I'm so sorry, this is not my best video. you'll need to add your own soundtrack because I cant get any tracks to stick. honesty i'm sick and tired of messing with the damned movie maker. :madkin:

Anyway, the haunt went off about as good as it could have. we got lots of compliments and picture taking. I have to brag about my friends here, without them i would have pulled my hair out.

The lady with the strip across her face is my assistant Nicole,aka the one who helped me to not freak out and she and her daughter fixed the webbing and made it a thousand times better then i could have. And she repainted the sign too! she's a lifesaver!

The two other people are good friends who kept me company, Andrew and Medda beam Andrew was awesome. he fixed my fogger when it went out and made the trek down to the corner store to get all of us drinks. Medda joined the rest of us handing out candy and took pictures.

we had a few minions who after they came back from making the rounds, took over handing out candy thus allowing us to slack off and man the cd player. mainly the little pixie, she got a real kick out of handing out the candy too.

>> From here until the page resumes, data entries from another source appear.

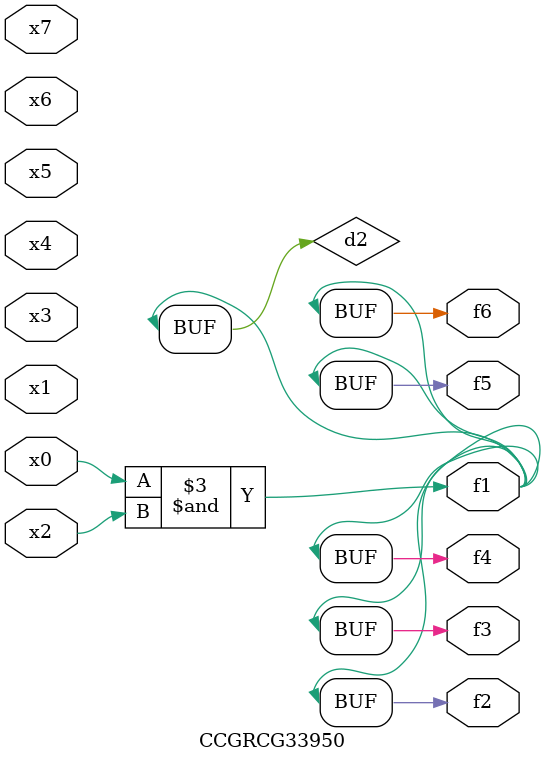
<source format=v>
module CCGRCG33950(
	input x0, x1, x2, x3, x4, x5, x6, x7,
	output f1, f2, f3, f4, f5, f6
);

	wire d1, d2;

	nor (d1, x3, x6);
	and (d2, x0, x2);
	assign f1 = d2;
	assign f2 = d2;
	assign f3 = d2;
	assign f4 = d2;
	assign f5 = d2;
	assign f6 = d2;
endmodule

</source>
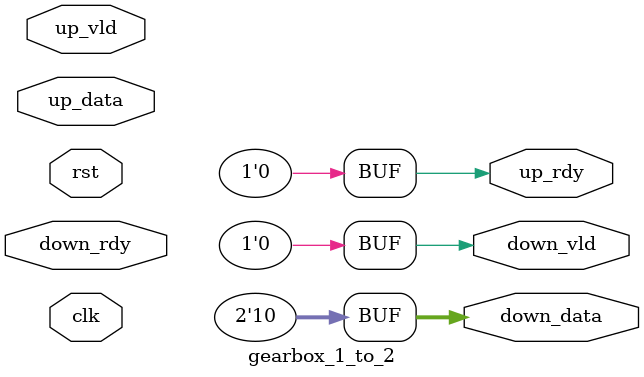
<source format=sv>
module gearbox_1_to_2
# (
  parameter width = 0
)
(
  input                    clk,
  input                    rst,

  input                    up_vld,    // upstream
  output                   up_rdy,
  input  [    width - 1:0] up_data,

  output                   down_vld,  // downstream
  input                    down_rdy,
  output [2 * width - 1:0] down_data
);

  assign { up_rdy, down_vld, down_data } = { 1'b1, 1'b1, "AB" };

endmodule

</source>
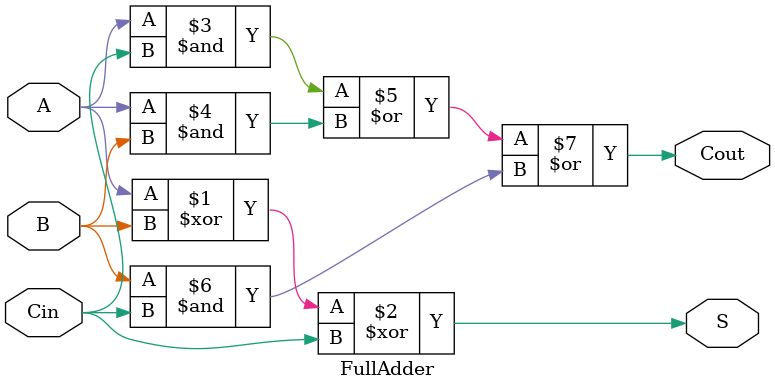
<source format=v>
module FullAdder(A,B,Cin,S,Cout);
input A,B,Cin;
output S, Cout;
assign S = (A ^ B ^ Cin);
assign Cout = (A & Cin)|(A & B)|(B & Cin);
endmodule 
</source>
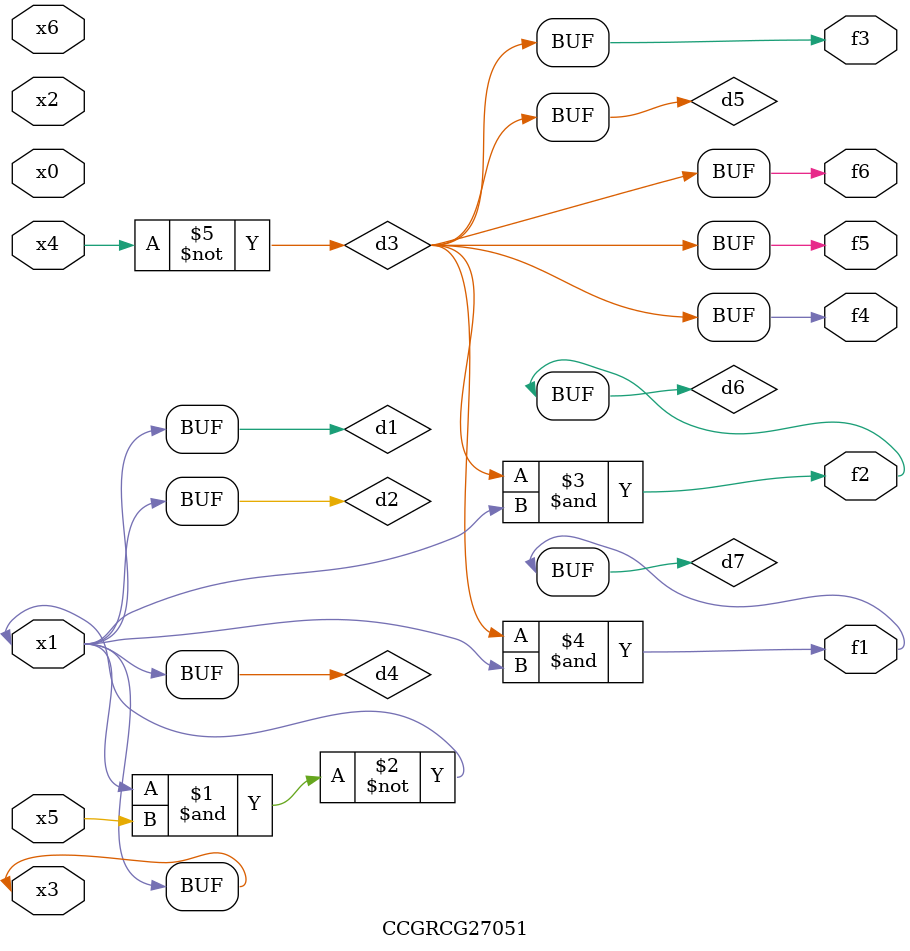
<source format=v>
module CCGRCG27051(
	input x0, x1, x2, x3, x4, x5, x6,
	output f1, f2, f3, f4, f5, f6
);

	wire d1, d2, d3, d4, d5, d6, d7;

	buf (d1, x1, x3);
	nand (d2, x1, x5);
	not (d3, x4);
	buf (d4, d1, d2);
	buf (d5, d3);
	and (d6, d3, d4);
	and (d7, d3, d4);
	assign f1 = d7;
	assign f2 = d6;
	assign f3 = d5;
	assign f4 = d5;
	assign f5 = d5;
	assign f6 = d5;
endmodule

</source>
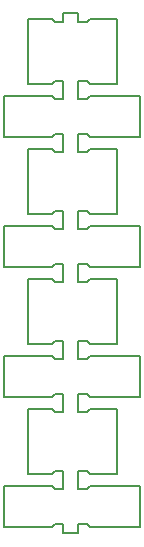
<source format=gm1>
G04 #@! TF.FileFunction,Profile,NP*
%FSLAX46Y46*%
G04 Gerber Fmt 4.6, Leading zero omitted, Abs format (unit mm)*
G04 Created by KiCad (PCBNEW 4.0.6-e0-6349~53~ubuntu16.04.1) date Thu Jul 13 10:15:01 2017*
%MOMM*%
%LPD*%
G01*
G04 APERTURE LIST*
%ADD10C,0.100000*%
%ADD11C,0.150000*%
G04 APERTURE END LIST*
D10*
D11*
X36000000Y-26000000D02*
X37250000Y-26000000D01*
X37250000Y-70000000D02*
X36000000Y-70000000D01*
X40500000Y-48500000D02*
X40500000Y-54000000D01*
X40500000Y-54000000D02*
X38250000Y-54000000D01*
X38250000Y-54000000D02*
X38000000Y-53750000D01*
X38000000Y-53750000D02*
X37250000Y-53750000D01*
X37250000Y-53750000D02*
X37250000Y-55250000D01*
X37250000Y-55250000D02*
X38000000Y-55250000D01*
X38000000Y-55250000D02*
X38250000Y-55000000D01*
X38250000Y-55000000D02*
X42500000Y-55000000D01*
X42500000Y-55000000D02*
X42500000Y-58500000D01*
X42500000Y-58500000D02*
X38250000Y-58500000D01*
X38250000Y-58500000D02*
X38000000Y-58250000D01*
X38000000Y-58250000D02*
X37250000Y-58250000D01*
X36000000Y-58250000D02*
X35250000Y-58250000D01*
X35250000Y-58250000D02*
X35000000Y-58500000D01*
X35000000Y-58500000D02*
X31000000Y-58500000D01*
X31000000Y-58500000D02*
X31000000Y-55000000D01*
X31000000Y-55000000D02*
X35000000Y-55000000D01*
X35000000Y-55000000D02*
X35250000Y-55250000D01*
X35250000Y-55250000D02*
X36000000Y-55250000D01*
X36000000Y-55250000D02*
X36000000Y-53750000D01*
X36000000Y-53750000D02*
X35250000Y-53750000D01*
X35250000Y-53750000D02*
X35000000Y-54000000D01*
X35000000Y-54000000D02*
X33000000Y-54000000D01*
X33000000Y-54000000D02*
X33000000Y-48500000D01*
X33000000Y-48500000D02*
X35000000Y-48500000D01*
X35000000Y-48500000D02*
X35250000Y-48750000D01*
X35250000Y-48750000D02*
X36000000Y-48750000D01*
X36000000Y-48750000D02*
X36000000Y-48000000D01*
X37250000Y-48000000D02*
X37250000Y-48750000D01*
X37250000Y-48750000D02*
X38000000Y-48750000D01*
X38000000Y-48750000D02*
X38250000Y-48500000D01*
X38250000Y-48500000D02*
X40500000Y-48500000D01*
X37250000Y-58250000D02*
X37250000Y-59000000D01*
X36000000Y-58250000D02*
X36000000Y-59000000D01*
X36000000Y-69250000D02*
X36000000Y-70000000D01*
X37250000Y-69250000D02*
X37250000Y-70000000D01*
X38250000Y-59500000D02*
X40500000Y-59500000D01*
X38000000Y-59750000D02*
X38250000Y-59500000D01*
X37250000Y-59750000D02*
X38000000Y-59750000D01*
X37250000Y-59000000D02*
X37250000Y-59750000D01*
X36000000Y-59750000D02*
X36000000Y-59000000D01*
X35250000Y-59750000D02*
X36000000Y-59750000D01*
X35000000Y-59500000D02*
X35250000Y-59750000D01*
X33000000Y-59500000D02*
X35000000Y-59500000D01*
X33000000Y-65000000D02*
X33000000Y-59500000D01*
X35000000Y-65000000D02*
X33000000Y-65000000D01*
X35250000Y-64750000D02*
X35000000Y-65000000D01*
X36000000Y-64750000D02*
X35250000Y-64750000D01*
X36000000Y-66250000D02*
X36000000Y-64750000D01*
X35250000Y-66250000D02*
X36000000Y-66250000D01*
X35000000Y-66000000D02*
X35250000Y-66250000D01*
X31000000Y-66000000D02*
X35000000Y-66000000D01*
X31000000Y-69500000D02*
X31000000Y-66000000D01*
X35000000Y-69500000D02*
X31000000Y-69500000D01*
X35250000Y-69250000D02*
X35000000Y-69500000D01*
X36000000Y-69250000D02*
X35250000Y-69250000D01*
X38000000Y-69250000D02*
X37250000Y-69250000D01*
X38250000Y-69500000D02*
X38000000Y-69250000D01*
X42500000Y-69500000D02*
X38250000Y-69500000D01*
X42500000Y-66000000D02*
X42500000Y-69500000D01*
X38250000Y-66000000D02*
X42500000Y-66000000D01*
X38000000Y-66250000D02*
X38250000Y-66000000D01*
X37250000Y-66250000D02*
X38000000Y-66250000D01*
X37250000Y-64750000D02*
X37250000Y-66250000D01*
X38000000Y-64750000D02*
X37250000Y-64750000D01*
X38250000Y-65000000D02*
X38000000Y-64750000D01*
X40500000Y-65000000D02*
X38250000Y-65000000D01*
X40500000Y-59500000D02*
X40500000Y-65000000D01*
X40500000Y-37500000D02*
X40500000Y-43000000D01*
X40500000Y-43000000D02*
X38250000Y-43000000D01*
X38250000Y-43000000D02*
X38000000Y-42750000D01*
X38000000Y-42750000D02*
X37250000Y-42750000D01*
X37250000Y-42750000D02*
X37250000Y-44250000D01*
X37250000Y-44250000D02*
X38000000Y-44250000D01*
X38000000Y-44250000D02*
X38250000Y-44000000D01*
X38250000Y-44000000D02*
X42500000Y-44000000D01*
X42500000Y-44000000D02*
X42500000Y-47500000D01*
X42500000Y-47500000D02*
X38250000Y-47500000D01*
X38250000Y-47500000D02*
X38000000Y-47250000D01*
X38000000Y-47250000D02*
X37250000Y-47250000D01*
X36000000Y-47250000D02*
X35250000Y-47250000D01*
X35250000Y-47250000D02*
X35000000Y-47500000D01*
X35000000Y-47500000D02*
X31000000Y-47500000D01*
X31000000Y-47500000D02*
X31000000Y-44000000D01*
X31000000Y-44000000D02*
X35000000Y-44000000D01*
X35000000Y-44000000D02*
X35250000Y-44250000D01*
X35250000Y-44250000D02*
X36000000Y-44250000D01*
X36000000Y-44250000D02*
X36000000Y-42750000D01*
X36000000Y-42750000D02*
X35250000Y-42750000D01*
X35250000Y-42750000D02*
X35000000Y-43000000D01*
X35000000Y-43000000D02*
X33000000Y-43000000D01*
X33000000Y-43000000D02*
X33000000Y-37500000D01*
X33000000Y-37500000D02*
X35000000Y-37500000D01*
X35000000Y-37500000D02*
X35250000Y-37750000D01*
X35250000Y-37750000D02*
X36000000Y-37750000D01*
X36000000Y-37750000D02*
X36000000Y-37000000D01*
X37250000Y-37000000D02*
X37250000Y-37750000D01*
X37250000Y-37750000D02*
X38000000Y-37750000D01*
X38000000Y-37750000D02*
X38250000Y-37500000D01*
X38250000Y-37500000D02*
X40500000Y-37500000D01*
X37250000Y-47250000D02*
X37250000Y-48000000D01*
X36000000Y-47250000D02*
X36000000Y-48000000D01*
X36000000Y-36250000D02*
X36000000Y-37000000D01*
X37250000Y-36250000D02*
X37250000Y-37000000D01*
X38250000Y-26500000D02*
X40500000Y-26500000D01*
X38000000Y-26750000D02*
X38250000Y-26500000D01*
X37250000Y-26750000D02*
X38000000Y-26750000D01*
X37250000Y-26000000D02*
X37250000Y-26750000D01*
X36000000Y-26750000D02*
X36000000Y-26000000D01*
X35250000Y-26750000D02*
X36000000Y-26750000D01*
X35000000Y-26500000D02*
X35250000Y-26750000D01*
X33000000Y-26500000D02*
X35000000Y-26500000D01*
X33000000Y-32000000D02*
X33000000Y-26500000D01*
X35000000Y-32000000D02*
X33000000Y-32000000D01*
X35250000Y-31750000D02*
X35000000Y-32000000D01*
X36000000Y-31750000D02*
X35250000Y-31750000D01*
X36000000Y-33250000D02*
X36000000Y-31750000D01*
X35250000Y-33250000D02*
X36000000Y-33250000D01*
X35000000Y-33000000D02*
X35250000Y-33250000D01*
X31000000Y-33000000D02*
X35000000Y-33000000D01*
X31000000Y-36500000D02*
X31000000Y-33000000D01*
X35000000Y-36500000D02*
X31000000Y-36500000D01*
X35250000Y-36250000D02*
X35000000Y-36500000D01*
X36000000Y-36250000D02*
X35250000Y-36250000D01*
X38000000Y-36250000D02*
X37250000Y-36250000D01*
X38250000Y-36500000D02*
X38000000Y-36250000D01*
X42500000Y-36500000D02*
X38250000Y-36500000D01*
X42500000Y-33000000D02*
X42500000Y-36500000D01*
X38250000Y-33000000D02*
X42500000Y-33000000D01*
X38000000Y-33250000D02*
X38250000Y-33000000D01*
X37250000Y-33250000D02*
X38000000Y-33250000D01*
X37250000Y-31750000D02*
X37250000Y-33250000D01*
X38000000Y-31750000D02*
X37250000Y-31750000D01*
X38250000Y-32000000D02*
X38000000Y-31750000D01*
X40500000Y-32000000D02*
X38250000Y-32000000D01*
X40500000Y-26500000D02*
X40500000Y-32000000D01*
M02*

</source>
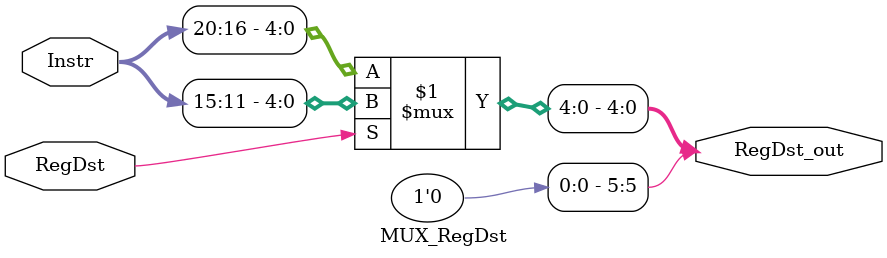
<source format=sv>
module MUX_RegDst(
    input logic RegDst,
    input logic[31:0] Instr,
    output logic[5:0] RegDst_out
);

    assign RegDst_out = RegDst ? Instr[15:11] : Instr[20:16];

endmodule

</source>
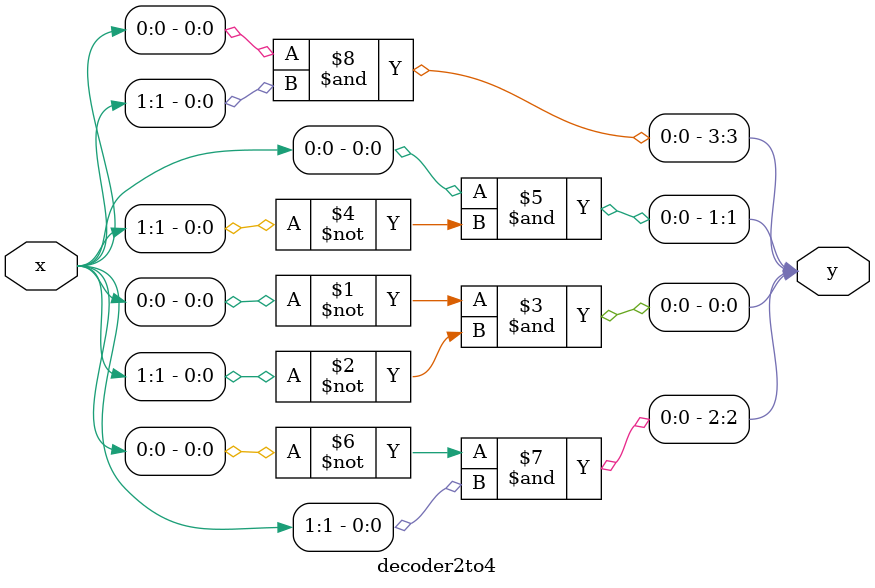
<source format=v>
module decoder2to4(x,y);
input [1:0]x;
output[3:0]y;
assign y[0]= ~x[0] & ~x[1];
assign y[1]= x[0] & ~x[1];
assign y[2]= ~x[0] & x[1];
assign y[3]=  x[0] & x[1];
endmodule 
</source>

I'm definitely going to expand the next year.

I know its not nearly as big or flashy as the others, but i'm proud of it!

what do yall think?


----------



## RoxyBlue (Oct 6, 2008)

The little pixie is adorable, and your helpers looked like they were having a great time Having willing hands to assist on Halloween makes such a difference. You can actually relax a bit and enjoy yourself and your guests.

I see that all the props you worked so hard on all year found their rightful places in the orphanage. You're lucky, though, that a fight didn't break out over who got to ride the skelecycle:jol:


----------



## CreeepyCathy (Mar 28, 2009)

looks great! love your theme!!


----------



## beelce (Jul 21, 2007)

Nice job Dark Angel....you should be proud....love all the wee ones you create....


----------



## Vlad (Aug 2, 2005)

Nice job DA, looks like everyone had a fun night. I liked the use of the pet carrier, lol.


----------



## Darkmaster (May 9, 2009)

Looks like a fun time.


----------



## Dark Angel 27 (Sep 11, 2008)

Thanks guys for the kind words.


----------



## niblique71 (Dec 2, 2009)

Great Job DA. IT's Nice to have friends isn't it???  You should be proud, and it looks like you had an amazing good time, and that matters most. We're all looking forward to seeing how you expand your haunt.


----------